I should say first that I've never used even non-Unicode string arrays, but
is there any reason not to support all Unicode encodings that python does,
with the same names and semantics? This would surely be the simplest to
understand.

Also, if latin1 is to going to be the only practical 8-bit encoding, maybe
check with some non-Western users to make sure it's not going to wreck
their lives? I'd have selected ASCII as an encoding to treat specially, if
any, because Unicode already does that and the consequences are familiar.
(I'm used to writing and reading French without accents because it's passed
through ASCII, for example.)

Variable-length encodings, of which UTF-8 is obviously the one that makes
good handling essential, are indeed more complicated.

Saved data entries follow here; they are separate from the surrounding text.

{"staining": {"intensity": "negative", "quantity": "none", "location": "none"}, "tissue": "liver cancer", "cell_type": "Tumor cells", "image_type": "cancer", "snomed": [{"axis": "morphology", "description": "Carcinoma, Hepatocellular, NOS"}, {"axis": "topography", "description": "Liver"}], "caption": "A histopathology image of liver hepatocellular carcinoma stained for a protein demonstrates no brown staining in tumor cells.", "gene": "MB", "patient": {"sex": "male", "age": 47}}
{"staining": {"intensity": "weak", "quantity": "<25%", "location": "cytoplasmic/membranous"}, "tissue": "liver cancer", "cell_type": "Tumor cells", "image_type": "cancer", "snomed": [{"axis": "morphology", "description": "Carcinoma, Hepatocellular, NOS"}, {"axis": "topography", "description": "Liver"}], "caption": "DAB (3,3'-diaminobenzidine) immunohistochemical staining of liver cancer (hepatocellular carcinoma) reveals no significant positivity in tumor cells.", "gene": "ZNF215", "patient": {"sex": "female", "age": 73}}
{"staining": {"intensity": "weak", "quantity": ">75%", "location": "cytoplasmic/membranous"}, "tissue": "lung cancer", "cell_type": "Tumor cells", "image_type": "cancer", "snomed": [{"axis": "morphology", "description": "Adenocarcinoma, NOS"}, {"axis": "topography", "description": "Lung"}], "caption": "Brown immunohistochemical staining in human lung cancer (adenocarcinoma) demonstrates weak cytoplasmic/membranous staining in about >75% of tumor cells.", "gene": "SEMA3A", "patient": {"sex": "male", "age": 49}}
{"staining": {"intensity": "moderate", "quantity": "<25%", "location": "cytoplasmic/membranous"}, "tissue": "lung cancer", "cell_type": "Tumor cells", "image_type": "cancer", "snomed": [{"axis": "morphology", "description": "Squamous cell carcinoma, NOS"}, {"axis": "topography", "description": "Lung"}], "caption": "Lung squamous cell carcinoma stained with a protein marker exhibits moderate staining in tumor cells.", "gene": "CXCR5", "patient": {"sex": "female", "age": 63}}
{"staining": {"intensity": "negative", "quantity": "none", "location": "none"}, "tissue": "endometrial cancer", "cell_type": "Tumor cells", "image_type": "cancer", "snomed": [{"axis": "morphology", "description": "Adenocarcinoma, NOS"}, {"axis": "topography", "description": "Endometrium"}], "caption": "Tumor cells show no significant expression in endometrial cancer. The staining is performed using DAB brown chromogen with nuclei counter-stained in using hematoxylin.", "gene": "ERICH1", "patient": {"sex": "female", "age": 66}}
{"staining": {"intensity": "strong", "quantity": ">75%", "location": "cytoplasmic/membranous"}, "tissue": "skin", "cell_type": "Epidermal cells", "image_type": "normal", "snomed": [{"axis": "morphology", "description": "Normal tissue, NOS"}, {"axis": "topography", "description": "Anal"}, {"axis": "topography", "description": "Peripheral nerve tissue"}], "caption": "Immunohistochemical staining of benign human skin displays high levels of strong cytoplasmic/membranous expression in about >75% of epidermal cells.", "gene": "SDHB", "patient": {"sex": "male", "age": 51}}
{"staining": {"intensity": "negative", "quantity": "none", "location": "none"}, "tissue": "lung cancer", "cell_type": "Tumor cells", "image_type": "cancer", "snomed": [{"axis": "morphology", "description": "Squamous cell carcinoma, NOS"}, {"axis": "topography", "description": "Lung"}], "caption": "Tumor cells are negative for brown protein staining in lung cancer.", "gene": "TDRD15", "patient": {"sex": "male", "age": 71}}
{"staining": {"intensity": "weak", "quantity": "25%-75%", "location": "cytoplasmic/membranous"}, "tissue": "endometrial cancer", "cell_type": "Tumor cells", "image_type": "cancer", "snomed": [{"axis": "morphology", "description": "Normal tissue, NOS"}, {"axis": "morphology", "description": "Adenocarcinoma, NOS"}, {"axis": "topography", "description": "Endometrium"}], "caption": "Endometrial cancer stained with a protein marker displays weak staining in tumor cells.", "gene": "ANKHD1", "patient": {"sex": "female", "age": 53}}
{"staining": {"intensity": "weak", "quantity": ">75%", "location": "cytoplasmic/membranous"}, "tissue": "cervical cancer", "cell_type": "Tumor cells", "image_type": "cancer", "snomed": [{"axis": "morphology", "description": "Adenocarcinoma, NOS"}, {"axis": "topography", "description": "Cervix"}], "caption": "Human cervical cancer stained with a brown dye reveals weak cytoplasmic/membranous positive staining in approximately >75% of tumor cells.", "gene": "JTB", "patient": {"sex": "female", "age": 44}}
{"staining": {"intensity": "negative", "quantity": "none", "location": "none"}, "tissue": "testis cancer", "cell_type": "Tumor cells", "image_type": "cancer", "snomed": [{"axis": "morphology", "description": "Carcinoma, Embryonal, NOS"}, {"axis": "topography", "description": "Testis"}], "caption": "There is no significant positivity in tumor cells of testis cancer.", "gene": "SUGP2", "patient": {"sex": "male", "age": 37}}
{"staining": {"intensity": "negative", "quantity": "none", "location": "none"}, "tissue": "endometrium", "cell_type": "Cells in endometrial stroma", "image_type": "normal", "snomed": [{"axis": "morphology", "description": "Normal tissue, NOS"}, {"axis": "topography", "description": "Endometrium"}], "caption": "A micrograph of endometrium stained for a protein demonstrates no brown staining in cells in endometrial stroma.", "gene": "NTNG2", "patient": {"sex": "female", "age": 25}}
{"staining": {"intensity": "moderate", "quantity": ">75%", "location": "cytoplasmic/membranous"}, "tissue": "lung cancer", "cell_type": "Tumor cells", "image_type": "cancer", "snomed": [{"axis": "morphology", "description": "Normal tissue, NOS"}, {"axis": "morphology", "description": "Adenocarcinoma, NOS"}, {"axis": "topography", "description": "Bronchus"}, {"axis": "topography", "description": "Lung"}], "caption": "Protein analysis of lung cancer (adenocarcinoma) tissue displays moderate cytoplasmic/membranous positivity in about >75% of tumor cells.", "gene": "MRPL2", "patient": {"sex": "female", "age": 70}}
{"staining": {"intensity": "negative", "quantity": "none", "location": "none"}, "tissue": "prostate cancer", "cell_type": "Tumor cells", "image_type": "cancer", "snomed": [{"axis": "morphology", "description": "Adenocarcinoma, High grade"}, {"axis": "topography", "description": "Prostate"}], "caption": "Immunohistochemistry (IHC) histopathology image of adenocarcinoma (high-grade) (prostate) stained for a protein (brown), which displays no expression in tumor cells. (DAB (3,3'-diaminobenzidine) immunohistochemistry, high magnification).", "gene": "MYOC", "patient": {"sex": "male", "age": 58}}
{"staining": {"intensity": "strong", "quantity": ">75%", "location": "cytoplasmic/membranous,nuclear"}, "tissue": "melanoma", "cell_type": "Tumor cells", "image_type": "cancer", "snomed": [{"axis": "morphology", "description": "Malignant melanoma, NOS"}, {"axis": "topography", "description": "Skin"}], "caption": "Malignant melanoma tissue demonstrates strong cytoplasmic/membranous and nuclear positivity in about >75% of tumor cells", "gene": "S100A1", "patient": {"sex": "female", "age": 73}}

But is it strictly
necessary that string arrays hold fixed-length *strings*, or can the
encoding length be fixed instead? That is, currently if you try to assign a
longer string than will fit, the string is truncated to the number of
characters in the data type. Instead, for encoded Unicode, the string could
be truncated so that the encoding fits. Of course this is not completely
trivial for variable-length encodings, but it should be doable, and it
would allow UTF-8 to be used just the way it usually is - as an encoding
that's almost 8-bit.

All this said, it seems to me that the important use cases for string
arrays involve interaction with existing binary formats, so people who have
to deal with such data should have the final say. (My own closest approach
to this is the FITS format, which is restricted by the standard to ASCII.)